That’s the impetus of THE VAST OF NIGHT.

It doesn’t take long to jump to this conclusion. Opening on a classic Philco brand television, the camera slowly zooms in as an announcer’s voice booms, “You’re entering a realm between clandestine and forgotten…” leading up to entering “Paradox Theater.” Tonight’s episode is “The Vast of Night.”

Late 1950s Cayuga, New Mexico, is the setting. Cayuga is one of those quiet, little cities where everybody knows everybody. The town is in a tizzy – the big basketball game tonight is against a major rival. That’s where you’ll find most of the residents.
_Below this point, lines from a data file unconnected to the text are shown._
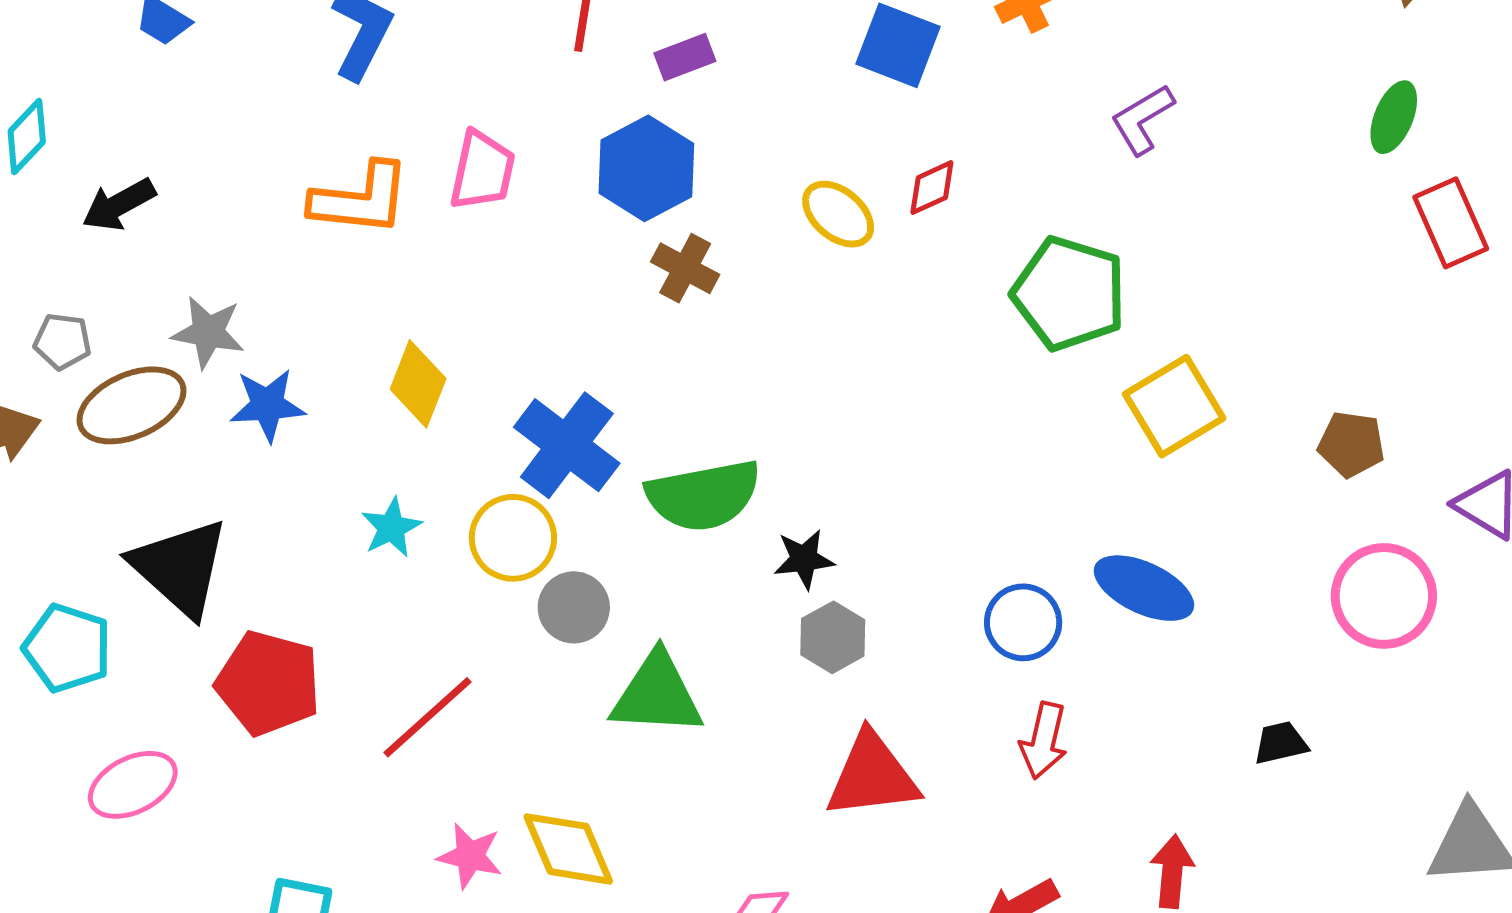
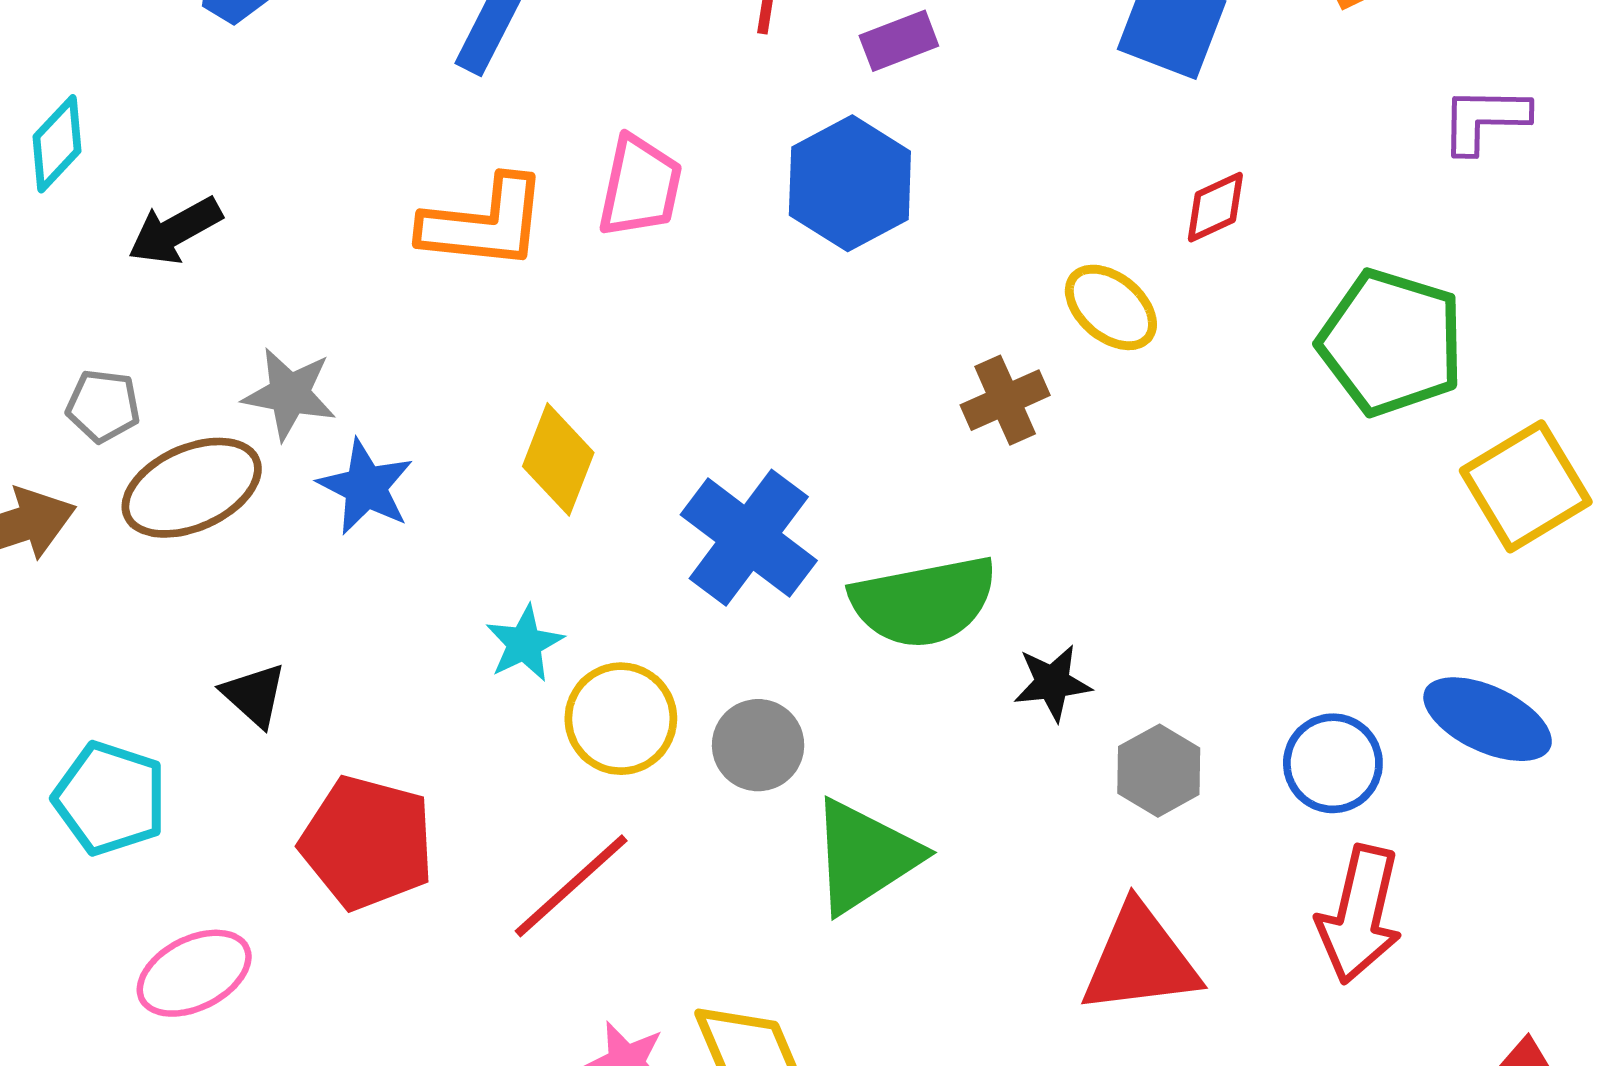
purple L-shape: (1142, 119) -> (1484, 119), turned 32
yellow ellipse: (838, 214) -> (1111, 307), moved
brown cross: (685, 268) -> (1005, 400), moved, turned 38
blue star: (267, 405) -> (366, 487), turned 30
yellow circle: (513, 538) -> (621, 719), moved
black triangle: (180, 567) -> (254, 695), size x0.5
gray hexagon: (833, 637) -> (1159, 771), moved
green triangle: (657, 694) -> (865, 856), turned -36
red arrow: (1044, 741) -> (1360, 915), size x1.4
But as the players run up and down the court, the cheerleaders cheer, and fans pack the stands, Everett, a late-night DJ (Jake Horowitz), and Fay, a switchboard operator (Sierra McCormick), try to make heads or tails of a garbled sound and strange lights in the sky.
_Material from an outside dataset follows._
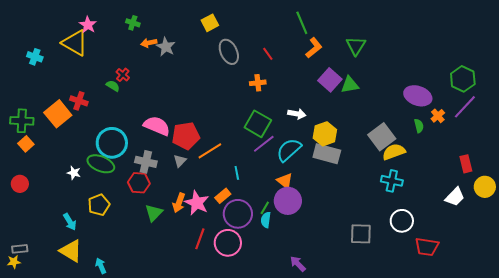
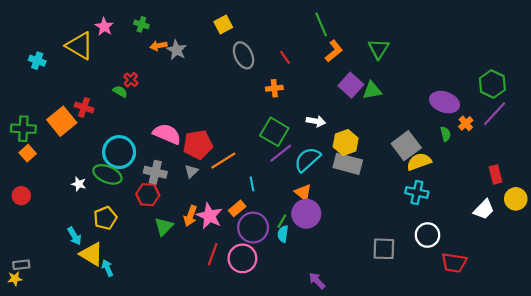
pink star: (88, 25) -> (104, 27), moved
yellow triangle: (71, 251) -> (91, 254), moved
cyan arrow: (101, 266) -> (107, 268), moved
It’s a warm night with a slight chill of paranoia.

This was the time of duck and cover. The Cold War. The possibility of nuclear destruction. Lingering fear and dread were a by-product. THE VAST OF NIGHT plays off all of this without absolute expression. Hollywood fueled these fears with movies like THE THING FROM ANOTHER WORLD.

Screenwriters James Montague and Craig W. Sanger are indebted to the teleplays of Serling in fashioning an homage to his classic anthology series but without overly nudging and winking as situations play out. We have Andrew Patterson to thank for that, as he approaches the material in a way that not many filmmakers would try in making their first motion picture. Coming from shooting commercials in Oklahoma – where there is constant movement and only 30 seconds to tell a story – you’d expect quick pans and fast zooms, not long takes, slow zooms, or a black screen. Patterson is taking the audience to a different dimension, alright, but he’s not trying to get them there fast. For this ride, they must pay attention.

The introductory walk-and-talk conversation, I almost thought Aaron Sorkin was frantically typing the scene while Serling was away from his typewriter taking a smoke break. Everett, a garrulous teen with a southern twang – a perfect combo for playing records as the disc jockey for Cayuga’s WOTW radio station – is helping bashful Fay with her new voice recorder. The camera follows from behind and with side glances as Everett acts cocksure. At the same time, Fay timorously entertains him with selections from a “Scientific American” magazine and its visions of modern technology.

The plot then moves forward like those old monster movies: good-natured teens, flickering lights, calls cutting in and out, inquisitiveness, and a pulsating hum. The suspense builds as Fay operates the switchboard as the camera creeps longingly as if she were being watched. Everett takes a call at the station from someone who recognizes the sound, and the screen goes black momentarily. We lose sight, but the conversation continues. Then, the picture returns as if nothing had happened.

With a few long takes and a tracking shot that makes you wonder, “How did they do that?” THE VAST OF NIGHT is a curious incident in the nighttime that captures the imagination. This is low-fi science fiction in the best possible sense. Patterson crafts a brilliant debut as he cunningly draws us in with television and gives us the experience of radio, never keeping us from being glued to the screen.

Grade: A-

THE VAST OF NIGHT is playing at select drive-in movie theaters and is available to stream on Amazon Prime.